VA officials in Houston and Washington, D.C., did not respond to questions from the Houston Chronicle about Maxson's situation. They also could not say how many World War II vets, like Maxson, have been waiting more than six months for word on their claims.

“In my father's case, the facts are so simple,” said Maxson's son, Denis Maxson, a retired Air Force Lt. Col. who helps his father with the voluminous paperwork and follow-up required by the VA. “Systems are in place, but there is no accountability. Unfortunately, I believe that there are many more stories like my father's.”

Maxson's problems are all too familiar to Debbie Burak, the daughter of a World War II veteran from Virginia.

In 2005, Burak started a Web site, VeteranAid.org, to help older veterans and their relatives navigate the VA's bureaucracy after a harrowing experience with her own mother, who died before the government released $6,000 in accrued benefits she was entitled to as a widow of a World War II veteran.

“We have a system that's letting them down,” Burak said. “They're not the Greatest Generation, they're the Forgotten Generation.”

Burak said elderly veterans are at a disadvantage in the VA claims and appeals process because they are not Internet savvy and can easily be confused by VA's complex forms. Their plight has been eclipsed by the needs of younger veterans returning from wars in Iraq and Afghanistan, she said. “Everybody's addressing the Afghanistan and Iraq veterans and what's happened is the veteran who's not saying anything is the older veteran and he's the one who's getting his file pushed down to the bottom of the pile,” Burak said.

Denis said an official at a VA Call Center told him his father's appeal could take anywhere from seven months to 30 years. As of last week, there were 174,891 appeals pending nationwide and more than 11,000 at the Houston VA Regional Office, the most in the country.

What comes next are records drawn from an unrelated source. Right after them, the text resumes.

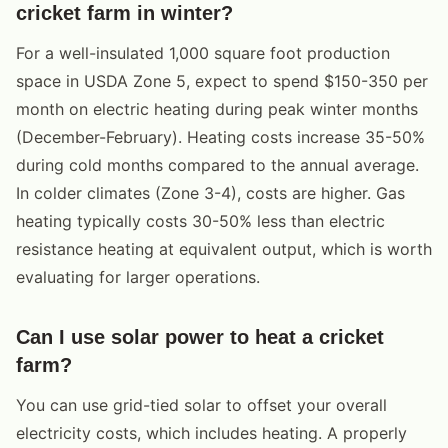
cricket farm in winter?
For a well-insulated 1,000 square foot production
space in USDA Zone 5, expect to spend $150-350 per
month on electric heating during peak winter months
(December-February). Heating costs increase 35-50%
during cold months compared to the annual average.
In colder climates (Zone 3-4), costs are higher. Gas
heating typically costs 30-50% less than electric
resistance heating at equivalent output, which is worth
evaluating for larger operations.
Can I use solar power to heat a cricket
farm?
You can use grid-tied solar to offset your overall
electricity costs, which includes heating. A properly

“The World War II veterans like my father, they're dying a thousand a day,” Denis said. “The strangest thing is that if somebody at the VA in Houston said, ‘Hey let's take care of these cases, there's not that many of them left,' maybe something would get done before it's too late.”

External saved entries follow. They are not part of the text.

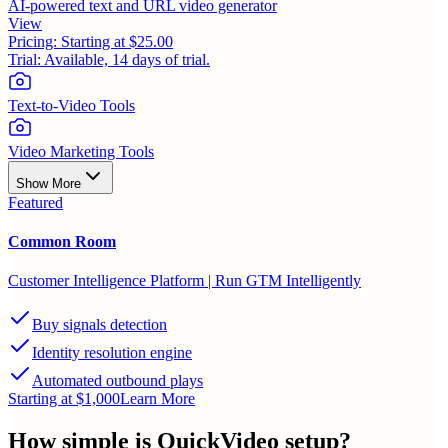
AI-powered text and URL video generator
View
Pricing:
Starting at $25.00
Trial:
Available, 14 days of trial.
Text-to-Video Tools
Video Marketing Tools
Show More
Featured
Common Room
Customer Intelligence Platform | Run GTM Intelligently
Buy signals detection
Identity resolution engine
Automated outbound plays
Starting at $1,000
Learn More
How simple is
QuickVideo
setup?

For now, his father's monthly $1,644 disability check from the VA does not cover the cost of his assisted living facility, The Heritage, in Tomball.

Transfer suggested
In January, Denis asked a social worker at the Michael E. DeBakey VA Medical Center to add The Heritage to the VA-approved nursing home list so the VA could compensate his father for living there. Ten months later, the social worker still hasn't made it to Tomball for a required inspection.

Hospital spokeswoman Bobbi Gruner said Houston's VA currently has 23 nursing homes on its VA-approved list and receives many requests to perform site visits.

“These requests are prioritized by area need, number of requests for a particular facility, and staff availability,” Gruner said in a statement. “Each veteran's needs are important to us and VA staff is attempting to respond to this request as quickly as they can. If the family and the veteran wishes, we can transfer the veteran to the Michael E. DeBakey VA Medical Center's nursing home here in Houston.”

Denis said until his own savings run out, he'd rather continue to pay the difference between his father's disability check and the cost of living at The Heritage.

“Let's face it, they know my father has been up at the Heritage for five years,” he said. “Can you imagine doing that to a 91-year-old World War II veteran, drag him off to a place he doesn't know?”